NuScale is currently seeking regulatory approval for its first SMR project in the U.S. The project is expected to be located in the state of Wyoming and is scheduled to begin operation in 2029.

The investment by CHUBU is a significant milestone for NuScale and its SMR technology. It is also a sign of the growing interest in SMRs as a clean energy option.

About NuScale Power

NuScale Power is a leading developer of small modular reactors (SMRs). The company’s SMR design is the only one in the world to have been fully certified by the U.S. Nuclear Regulatory Commission (NRC). NuScale’s SMRs are designed to be safer, more efficient, and more affordable than traditional nuclear reactors.
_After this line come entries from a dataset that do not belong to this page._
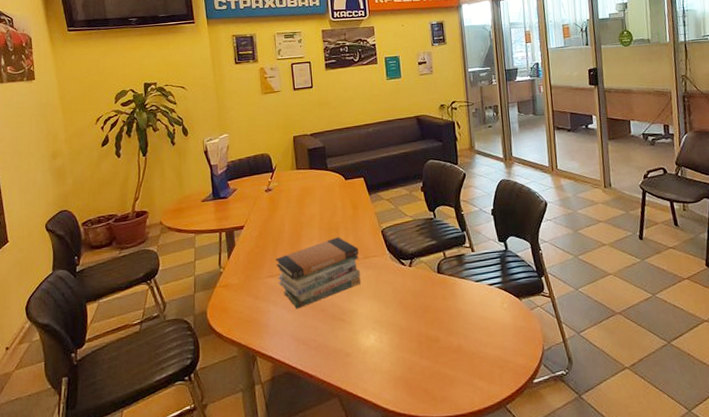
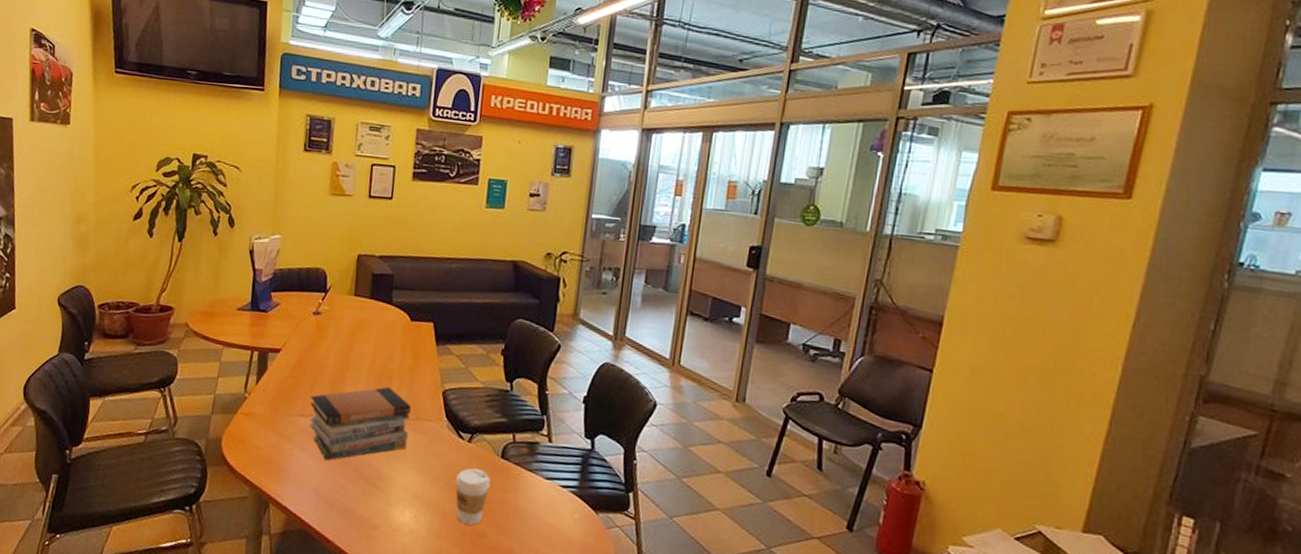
coffee cup: none [405,286,433,334] -> present [455,468,491,525]

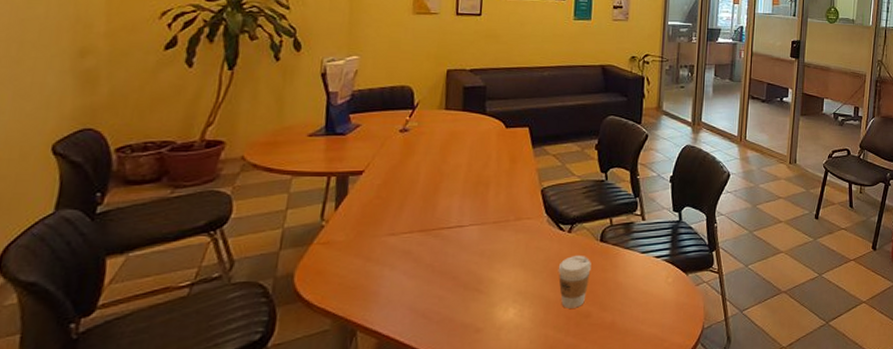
book stack: present [309,387,411,461] -> none [400,193,510,275]

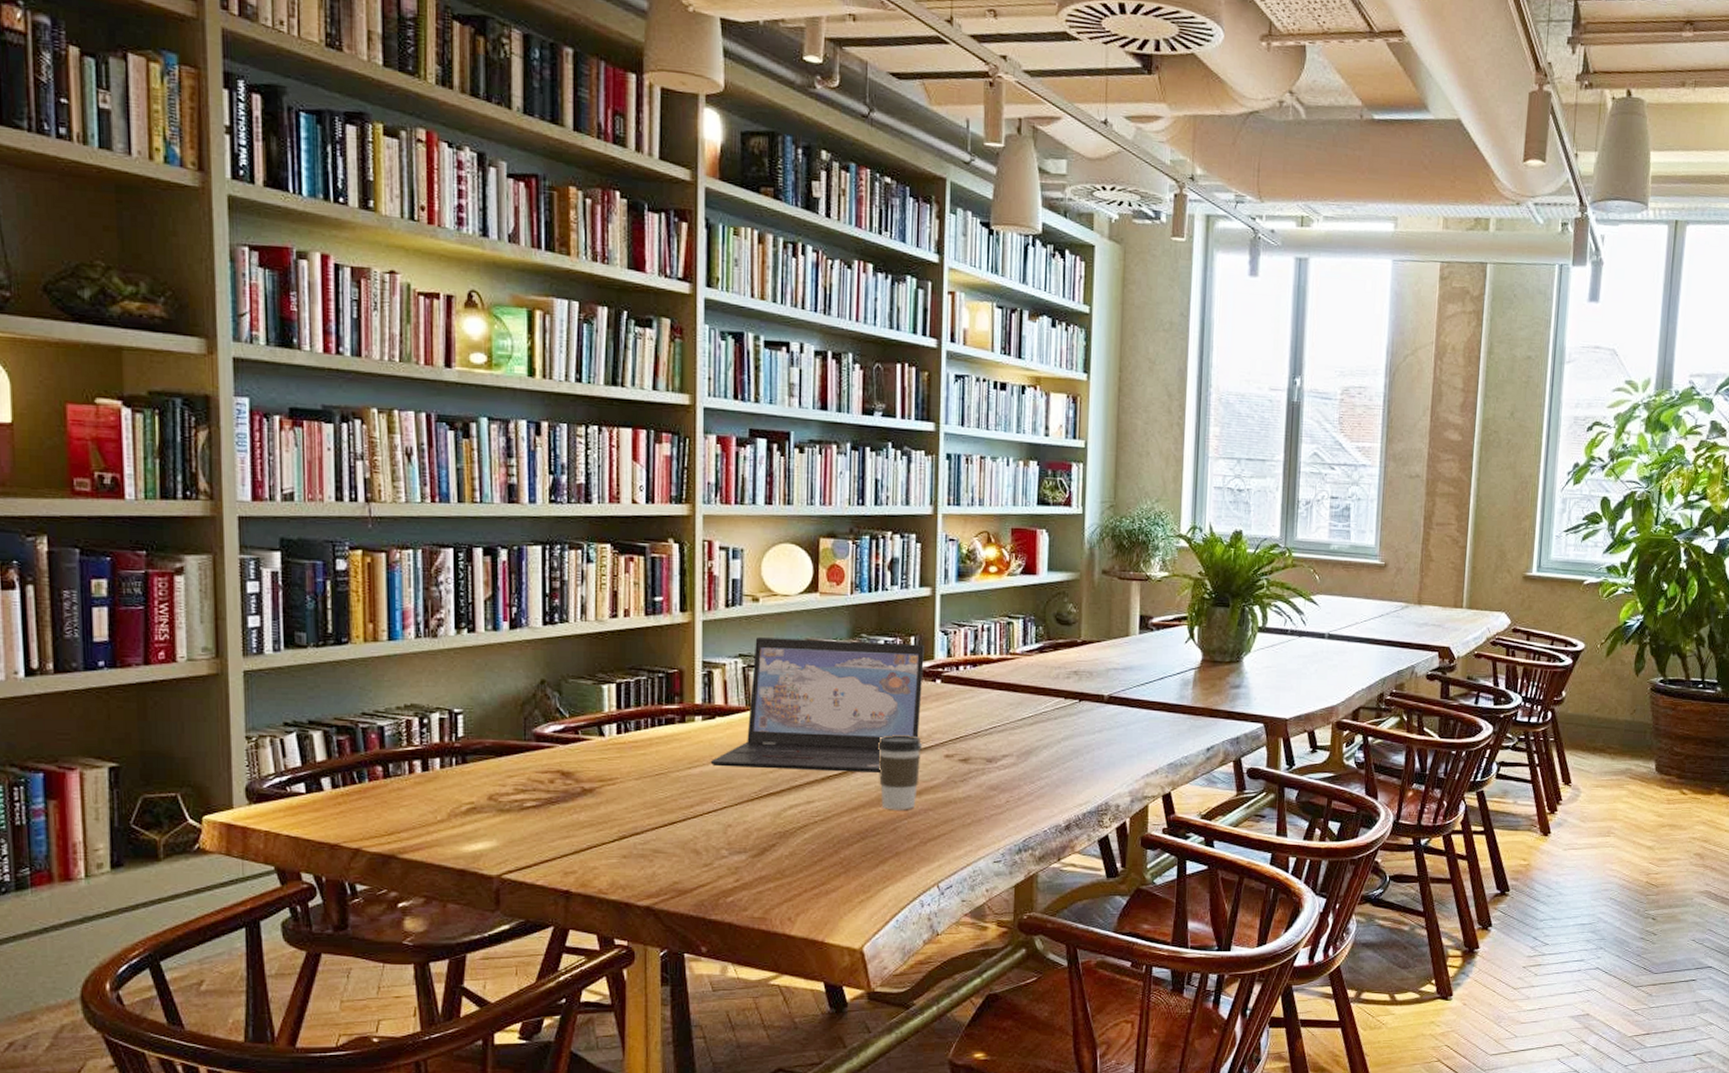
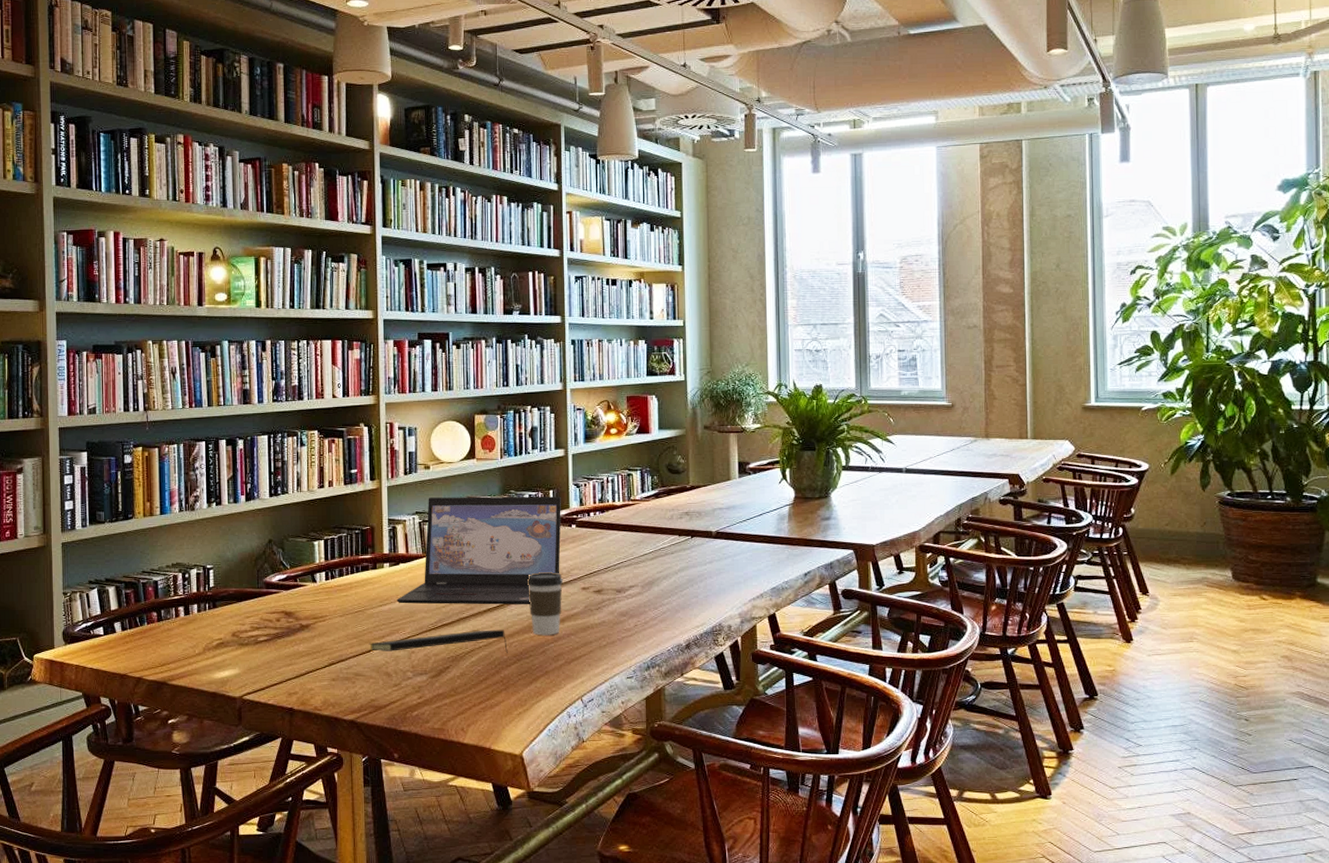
notepad: none [672,801,850,830] -> present [368,629,508,653]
NuScale’s SMRs are also scalable, which means that they can be built in clusters to meet the needs of different power markets. The company is currently seeking regulatory approval for its first SMR project in the U.S. The project is expected to be located in the state of Wyoming and is scheduled to begin operation in 2029.

About Chubu Electric Power

Chubu Electric Power Co., Inc. is a major electric utility in Japan. The company serves over 9 million customers in the Chubu region of Japan. CHUBU is committed to reducing its carbon emissions and is exploring a variety of clean energy options, including SMRs.